Et nous porterons un seul nom. Et c’est un grand nom. Le Mouvement Démocrate.

Cela nous évitera d’avoir à nous définir par rapport aux autres – et ainsi de leur concéder un avantage décisif !

Il me semble que le temps est venu que nous nous définissions non pas par rapport aux autres, mais par rapport à nous-mêmes, à ce que nous sommes, à ce que nous croyons, à ce que nous voulons.

Je n’ai jamais renié ce qu’il y a de juste dans l’aspiration du centre. Mais dire centre, c’est se définir par rapport à la droite et par rapport à la gauche. Et nous, nous sommes démocrates !

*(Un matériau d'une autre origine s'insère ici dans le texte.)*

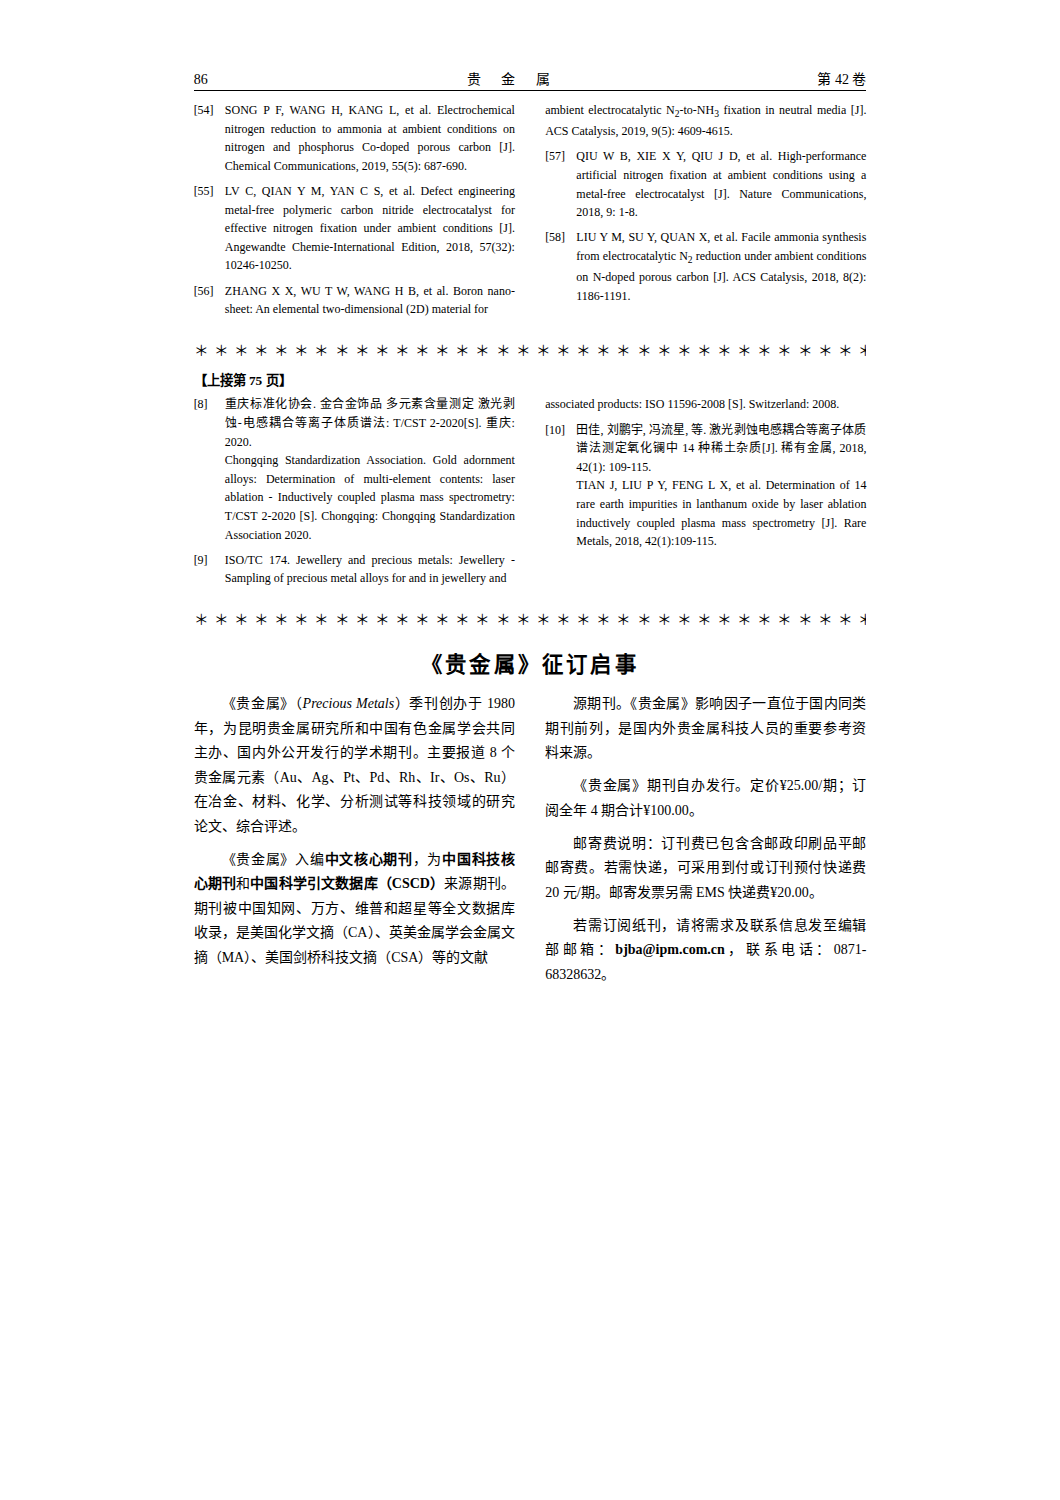86 贵 金 属 第 42 卷
[54] SONG P F, WANG H, KANG L, et al. Electrochemical nitrogen reduction to ammonia at ambient conditions on nitrogen and phosphorus Co-doped porous carbon [J]. Chemical Communications, 2019, 55(5): 687-690.
[55] LV C, QIAN Y M, YAN C S, et al. Defect engineering metal-free polymeric carbon nitride electrocatalyst for effective nitrogen fixation under ambient conditions [J]. Angewandte Chemie-International Edition, 2018, 57(32): 10246-10250.
[56] ZHANG X X, WU T W, WANG H B, et al. Boron nano-sheet: An elemental two-dimensional (2D) material for
ambient electrocatalytic N2-to-NH3 fixation in neutral media [J]. ACS Catalysis, 2019, 9(5): 4609-4615.
[57] QIU W B, XIE X Y, QIU J D, et al. High-performance artificial nitrogen fixation at ambient conditions using a metal-free electrocatalyst [J]. Nature Communications, 2018, 9: 1-8.
[58] LIU Y M, SU Y, QUAN X, et al. Facile ammonia synthesis from electrocatalytic N2 reduction under ambient conditions on N-doped porous carbon [J]. ACS Catalysis, 2018, 8(2): 1186-1191.
＊＊＊＊＊＊＊＊＊＊＊＊＊＊＊＊＊＊＊＊＊＊＊＊＊＊＊＊＊＊＊＊＊＊＊＊＊＊＊＊＊＊＊＊
【上接第 75 页】
[8] 重庆标准化协会. 金合金饰品 多元素含量测定 激光剥蚀-电感耦合等离子体质谱法: T/CST 2-2020[S]. 重庆: 2020. Chongqing Standardization Association. Gold adornment alloys: Determination of multi-element contents: laser ablation - Inductively coupled plasma mass spectrometry: T/CST 2-2020 [S]. Chongqing: Chongqing Standardization Association 2020.
[9] ISO/TC 174. Jewellery and precious metals: Jewellery - Sampling of precious metal alloys for and in jewellery and
associated products: ISO 11596-2008 [S]. Switzerland: 2008.
[10] 田佳, 刘鹏宇, 冯流星, 等. 激光剥蚀电感耦合等离子体质谱法测定氧化镧中 14 种稀土杂质[J]. 稀有金属, 2018, 42(1): 109-115. TIAN J, LIU P Y, FENG L X, et al. Determination of 14 rare earth impurities in lanthanum oxide by laser ablation inductively coupled plasma mass spectrometry [J]. Rare Metals, 2018, 42(1):109-115.
＊＊＊＊＊＊＊＊＊＊＊＊＊＊＊＊＊＊＊＊＊＊＊＊＊＊＊＊＊＊＊＊＊＊＊＊＊＊＊＊＊＊＊＊
《贵金属》征订启事
《贵金属》（Precious Metals）季刊创办于 1980 年，为昆明贵金属研究所和中国有色金属学会共同主办、国内外公开发行的学术期刊。主要报道 8 个贵金属元素（Au、Ag、Pt、Pd、Rh、Ir、Os、Ru）在冶金、材料、化学、分析测试等科技领域的研究论文、综合评述。
《贵金属》入编中文核心期刊，为中国科技核心期刊和中国科学引文数据库（CSCD）来源期刊。期刊被中国知网、万方、维普和超星等全文数据库收录，是美国化学文摘（CA）、英美金属学会金属文摘（MA）、美国剑桥科技文摘（CSA）等的文献
源期刊。《贵金属》影响因子一直位于国内同类期刊前列，是国内外贵金属科技人员的重要参考资料来源。
《贵金属》期刊自办发行。定价¥25.00/期；订阅全年 4 期合计¥100.00。
邮寄费说明：订刊费已包含含邮政印刷品平邮邮寄费。若需快递，可采用到付或订刊预付快递费 20 元/期。邮寄发票另需 EMS 快递费¥20.00。
若需订阅纸刊，请将需求及联系信息发至编辑部邮箱：bjba@ipm.com.cn，联系电话：0871-68328632。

Comme on dit « les conservateurs », comme on dit « les socialistes », on dira « les démocrates ».

Nous sommes démocrates d’abord parce que démo veut dire  « peuple », et parce que nous croyons au peuple davantage qu’à toutes les oligarchies, à toutes les confiscations de pouvoir et de privilèges.

Nous sommes démocrates parce que nous croyons que l’état de citoyen est un état supérieur d’appartenance à la cité.

Enfin nous sommes démocrates parce que nous croyons que l’irruption de la société de l’information rend nécessaire et permet enfin que se réalise la conviction qu’a exprimée le premier, il y a cent ans, Marc Sangnier, que je n’ai jamais entendu formuler aussi précisément : «  la démocratie est l’organisation sociale qui porte au plus haut la conscience et la responsabilité des citoyens ». Et nous, nous voyons dans cette conscience et dans cette responsabilité le moteur même du progrès de la société et du progrès individuel des hommes.